Some 340,000 workers will be directly impacted by the outcome.

The Siptu conference in Galway also heard from the British trade union leader Mick Lynch who said the ongoing humanitarian crisis in Gaza was the most pressing issue faced by the international community and the union movement needed to play its part in trying to save lives.

Mick Lynch at the Siptu conference in Galway
Mick Lynch at the Siptu conference in Galway

Speaking to delegates as a motion calling on Siptu to lobby the Government to implement a range of issues including formal recognition of the State of Palestine was passed by the conference, Mr Lynch said the union movement needed to make its voice heard in support of the civilians currently suffering due to the Israeli bombardment of Gaza.

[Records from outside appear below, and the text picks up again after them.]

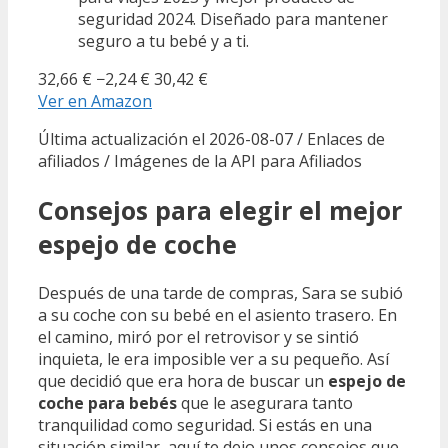
seguridad 2024. Diseñado para mantener
seguro a tu bebé y a ti.
32,66 €
−2,24 €
30,42 €
Ver en Amazon
Última actualización el 2026-08-07 / Enlaces de
afiliados / Imágenes de la API para Afiliados
Consejos para elegir el mejor
espejo de coche
Después de una tarde de compras, Sara se subió
a su coche con su bebé en el asiento trasero. En
el camino, miró por el retrovisor y se sintió
inquieta, le era imposible ver a su pequeño. Así
que decidió que era hora de buscar un
espejo de
coche para bebés
que le asegurara tanto
tranquilidad como seguridad. Si estás en una
situación similar, aquí te dejo unos consejos que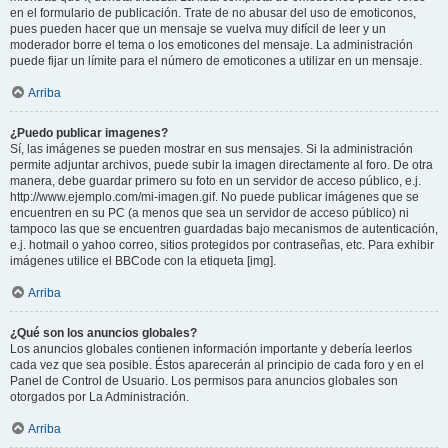
en el formulario de publicación. Trate de no abusar del uso de emoticonos,
pues pueden hacer que un mensaje se vuelva muy difícil de leer y un
moderador borre el tema o los emoticones del mensaje. La administración
puede fijar un límite para el número de emoticones a utilizar en un mensaje.
Arriba
¿Puedo publicar imagenes?
Sí, las imágenes se pueden mostrar en sus mensajes. Si la administración
permite adjuntar archivos, puede subir la imagen directamente al foro. De otra
manera, debe guardar primero su foto en un servidor de acceso público, e.j.
http://www.ejemplo.com/mi-imagen.gif. No puede publicar imágenes que se
encuentren en su PC (a menos que sea un servidor de acceso público) ni
tampoco las que se encuentren guardadas bajo mecanismos de autenticación,
e.j. hotmail o yahoo correo, sitios protegidos por contraseñas, etc. Para exhibir
imágenes utilice el BBCode con la etiqueta [img].
Arriba
¿Qué son los anuncios globales?
Los anuncios globales contienen información importante y debería leerlos
cada vez que sea posible. Éstos aparecerán al principio de cada foro y en el
Panel de Control de Usuario. Los permisos para anuncios globales son
otorgados por La Administración.
Arriba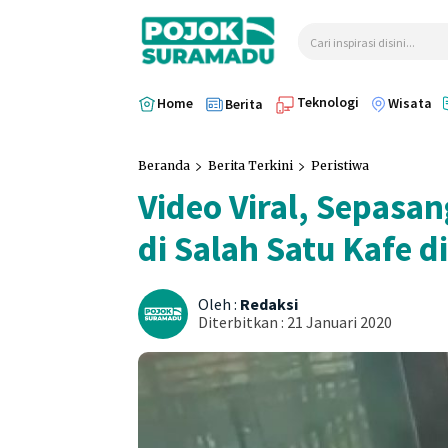
Cari inspirasi disini...
Teknologi
Home
Wisata
Berita
Beranda
Berita Terkini
Peristiwa
Video Viral, Sepasa
di Salah Satu Kafe d
Oleh :
Redaksi
Diterbitkan :
21 Januari 2020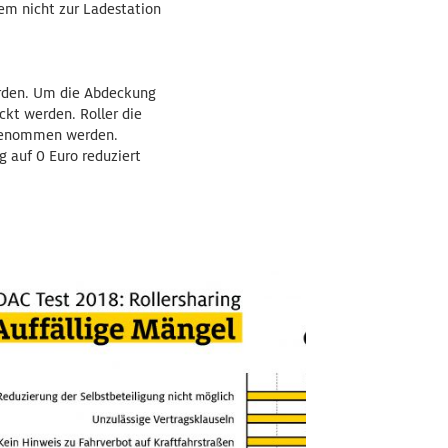
dem nicht zur Ladestation
erden. Um die Abdeckung
ckt werden. Roller die
 genommen werden.
g auf 0 Euro reduziert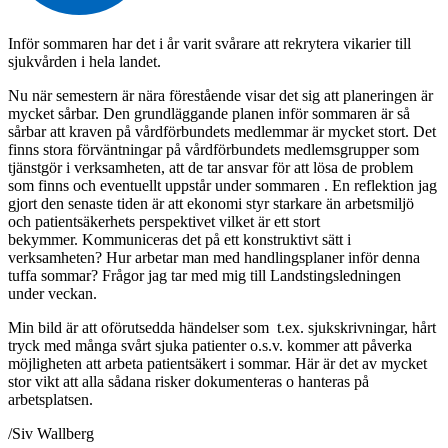
Inför sommaren har det i år varit svårare att rekrytera vikarier till
sjukvården i hela landet.
Nu när semestern är nära förestående visar det sig att planeringen är
mycket sårbar. Den grundläggande planen inför sommaren är så
sårbar att kraven på vårdförbundets medlemmar är mycket stort. Det
finns stora förväntningar på vårdförbundets medlemsgrupper som
tjänstgör i verksamheten, att de tar ansvar för att lösa de problem
som finns och eventuellt uppstår under sommaren . En reflektion jag
gjort den senaste tiden är att ekonomi styr starkare än arbetsmiljö
och patientsäkerhets perspektivet vilket är ett stort
bekymmer. Kommuniceras det på ett konstruktivt sätt i
verksamheten? Hur arbetar man med handlingsplaner inför denna
tuffa sommar? Frågor jag tar med mig till Landstingsledningen
under veckan.
Min bild är att oförutsedda händelser som t.ex. sjukskrivningar, hårt
tryck med många svårt sjuka patienter o.s.v. kommer att påverka
möjligheten att arbeta patientsäkert i sommar. Här är det av mycket
stor vikt att alla sådana risker dokumenteras o hanteras på
arbetsplatsen.
/Siv Wallberg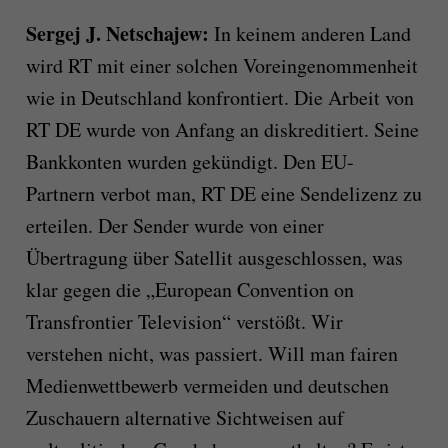
Sergej J. Netschajew
:
In keinem anderen Land
wird RT mit einer solchen Voreingenommenheit
wie in Deutschland konfrontiert. Die Arbeit von
RT DE wurde von Anfang an diskreditiert. Seine
Bankkonten wurden gekündigt. Den EU-
Partnern verbot man, RT DE eine Sendelizenz zu
erteilen. Der Sender wurde von einer
Übertragung über Satellit ausgeschlossen, was
klar gegen die „European Convention on
Transfrontier Television“ verstößt. Wir
verstehen nicht, was passiert. Will man fairen
Medienwettbewerb vermeiden und deutschen
Zuschauern alternative Sichtweisen auf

“The biggest issue facing the world at this moment is this conflict and the unions have got to be there in the forefront,” he said.

“There are some people in our movement who are trying to hide away from that but you can’t hide away from history. You have to be on the right side or you will be judged in the future.

“So the whole labour movement and the whole workers’ movement has to stand up for the people of Palestine and stand for peace and justice in that region.”

Mr Lynch said the pay deal currently being balloted on by the membership of his union in Britain, the RMT, was not what they had set out to achieve but was “unconditional” and would avoid compulsory redundancies in the sector at least until the end of next year. Before that, he said, railworkers would be back at the negotiating table in February for talks on a deal to run beyond then.

Omar Barghouti , one of the founders of the BDS movement which calls for a boycott of Israel and divestment by companies operating in the country described events in Gaza as “the world’s first televised genocide,” in his address to the conference.

He described the situation as “an unprecedented dehumanisation of the Palestinian people” and said Ireland needed to do more to halt the current violence.

Support for the people of Gaza was also expressed in a speech on organising in the private sector given by Greg Ennis who won the union’s election to succeed Gerry McCormack, who will retire in the new year, as one of Siptu’s three Deputy general secretaries.

Ethel Buckley and John King were re-elected unopposed to the other two positions.

Mr Ennis said growing the union’s membership in private sector workplaces, where it has become far less of a force over time, would be his top priority.

“Many working people,” he said had been “crucified over the last 12 months or so, by record inflation, extortionate rent and the crippling cost-of-living crisis. We are today experiencing record numbers of employment in Ireland, but our membership levels and consequential Union density continues to slide.

“We must secure an effective mechanism to arrest this decline in the private sector,” he said.